Users Password Analysis

As a data engineer it is always interesting to work on large unique data sets.  With recently released Yahoo users details (453K) many insightful info can be gleaned from the data.  For example, even though password hacking is well known for long time still large number of users use simple passwords, sometime as simple as "password" or "123456" or similar.  Here are top 10 passwords and number of users who had used them!


123456         1667
password       780
welcome        437
ninja              333
abc123          250
123456789   222
12345678     208
sunshine        205
princess         202
qwerty          172 

It is interesting to see how many users had unique passwords which was not used by anyone in this data set.  There were 10.6K users with no password which might be due to data issue and ignored for many of calculations and only ~304K (69%) users with unique passwords.

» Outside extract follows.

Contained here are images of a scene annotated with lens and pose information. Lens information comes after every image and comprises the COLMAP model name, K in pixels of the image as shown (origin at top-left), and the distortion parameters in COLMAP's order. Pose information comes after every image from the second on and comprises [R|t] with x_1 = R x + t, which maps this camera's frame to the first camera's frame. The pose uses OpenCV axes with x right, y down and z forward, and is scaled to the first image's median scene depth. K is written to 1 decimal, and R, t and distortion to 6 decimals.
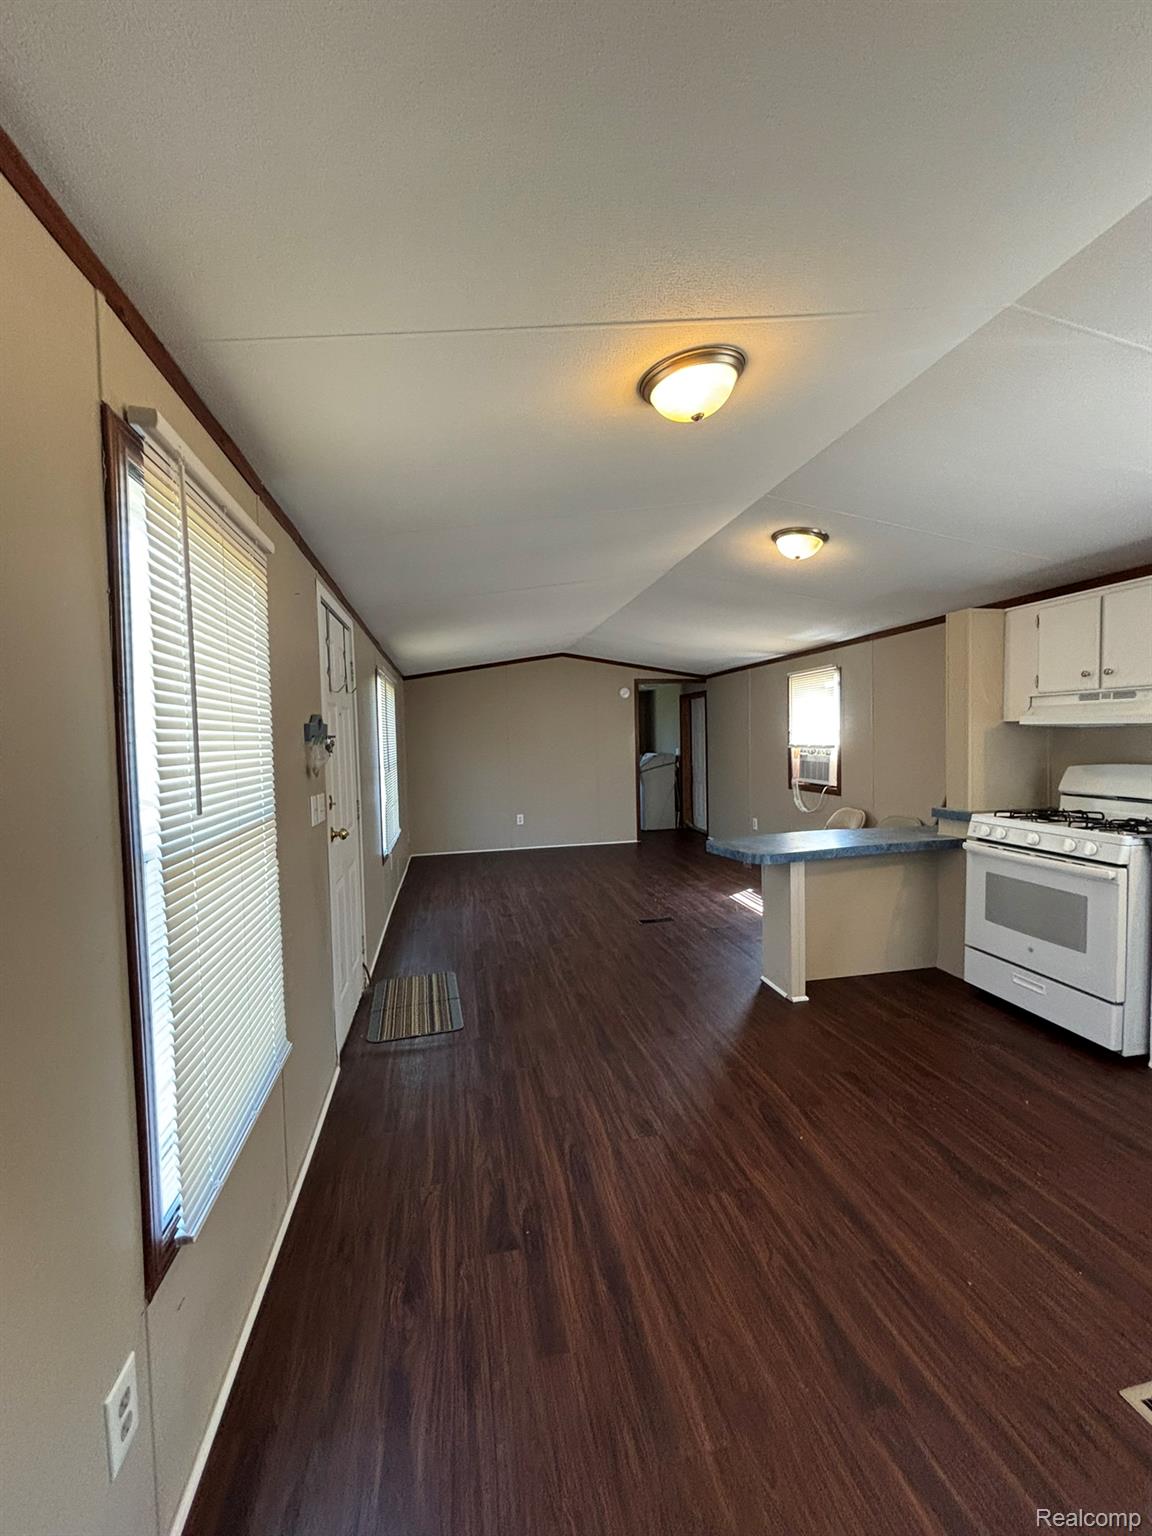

Another interesting insight is if password is used by more than one user, there is likely hood that it is some kind of latin word or words ("whatever", "iloveyou") or proper name ("jordon", "ginger") or some number (123321) or what can easily be guessed (for example, "q1w2e3r4" for qwerty keyboard or "asdfgh", etc.).  Even when two users used the same password there was some certainty that it is a guessable password! With each additional user the certainty increases quite quickly.  Under these circumstances, even if a password is encrypted (by md5 or sha or other encryptions) by service providers, with brute force application one can find out the password for these users.

By also looking into how users from different email service providers had their passwords setup showed the following.  As expected, Yahoo had more users (x-axis) while smaller companies ("others" in the chart) had more number of users (71.7%) with unique passwords.  At the same time gmail and live users' password length is more than 8.87.  Length of the passwords is represented by size of the bubble.


Having bigger bubble size and higher up in the Y-axis is better as it represents more users using unique passwords with longer password strings.  See table below for more details.



Even more interesting analysis can be done including people's or places' names in their password.  One could be able to use popular names from US Social Security Administration's and names' list go as back as 1880! There were lot more passwords that simply used these names!  Lot more matches can be found with minor modifications like changing i to 1 or o to 0 (zero), etc.

With many users using simple passwords service providers or websites should force each user to have stronger password by enforcing them during the registration or each login.  Users should also be forced change them once in few months.  It might be even better each computer equipped with finger or eye reader that can be used for user authentication thus avoiding this whole password mess.